Article Title



1University of Arkansas, Fayetteville, AR

2St. Elizabeth Healthcare

3Rutgers University, New Brunswick, NJ

4Neurotrack Technologies

Physical function and cognitive function in older adults are known to decline over time. With the increasing older adult population worldwide, there is an increase in the prevalence of dementia and cognitive impairment within the population. In 2015 roughly 47 million people were living with dementia and this number is expected to triple by the year 2050. Cognitive decline is something that often goes unrecognized or undetected leading to long-term complications. Therefore, the need for an accessible assessment to predict cognitive decline is necessary. There is growing evidence in the association between physical function performance and cognitive function. However, a strong relationship between the two has yet to be established. PURPOSE: The purpose of this study was to determine if four physical function measures in addition to previous fall history can predict scores on the Repeatable Battery for the Assessment of neuropsychological Status (RBANS) in older adults. METHODS: Adults ages 60-75 years (N: 24) were selected if they had experienced a fall within the previous 12 months. Among participants falls were used as a predictor along with 4 physical function assessments: Short Physical Performance Battery (SPPB), 10-meter Dual-task at fast pace (10mDTFast), Chair Stands (CS), and peak force (PkF) of lower body power through chair stands.

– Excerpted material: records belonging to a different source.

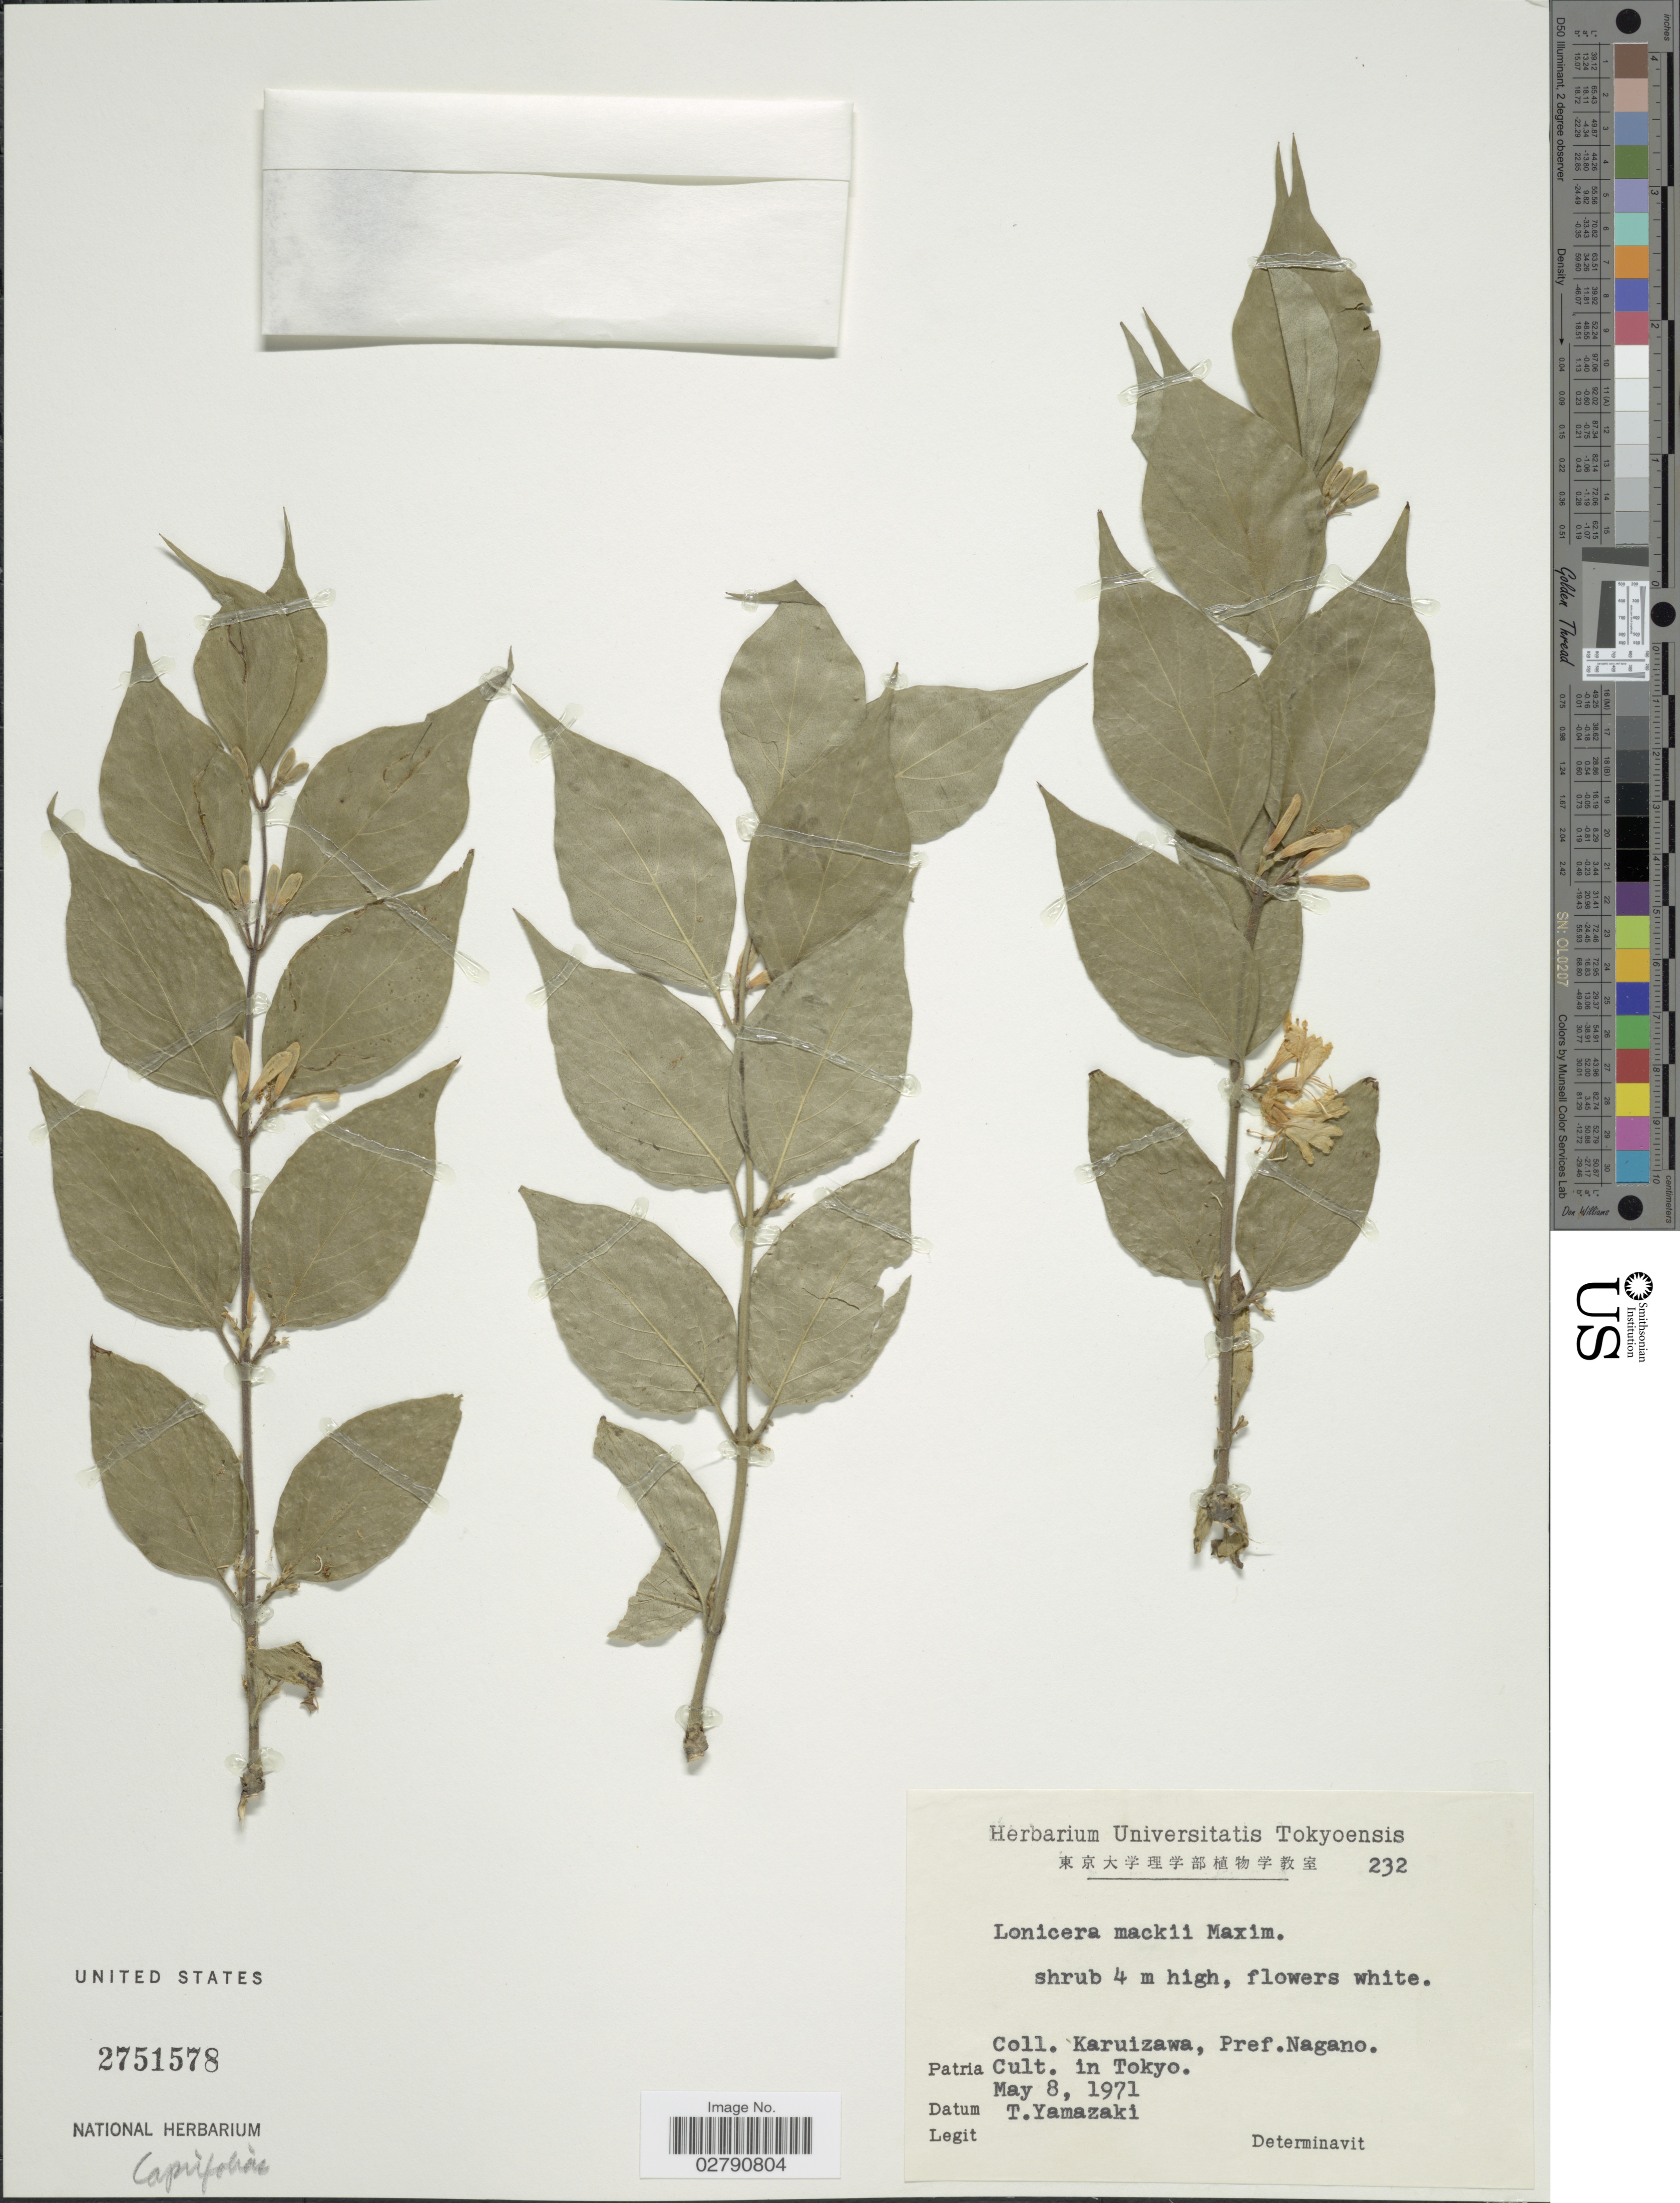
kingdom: Plantae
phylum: Tracheophyta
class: Magnoliopsida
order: Dipsacales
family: Caprifoliaceae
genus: Lonicera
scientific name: Lonicera maackii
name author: (Rupr.) Maxim.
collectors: T. Yamazaki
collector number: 232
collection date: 1971-05-08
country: Japan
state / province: Tokyo, Federal City of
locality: Karuizawa, Pref. Nagano. Cult. in Tokyo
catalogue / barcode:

The four physical assessments were chosen to closely represent daily living activities. The following cognitive paradigms were assessed using RBANS: line orientations, figure copy, story memory, semantic fluency, picture naming, coding, and digit span. The four physical assessments among fallers were analyzed to predict RBANS score using a linear regression predictive model. RESULTS: The four physical function assessments among fallers predicted many of the cognitive paradigms. Physical function accounted for the greatest variance in line orientation. (R2 = .62). The other cognitive paradigms were also significantly predicted by knowing physical function assessment scores (Figure Copy = .26, Story Memory = .29, Semantic Fluency = .31, Picture Naming = .21, Coding = .29, and Digit Span = .28). CONCLUSION: Physical function performance assessments are capable of predicting several RBANS assessment scores of older adults aged 60-75 among fallers.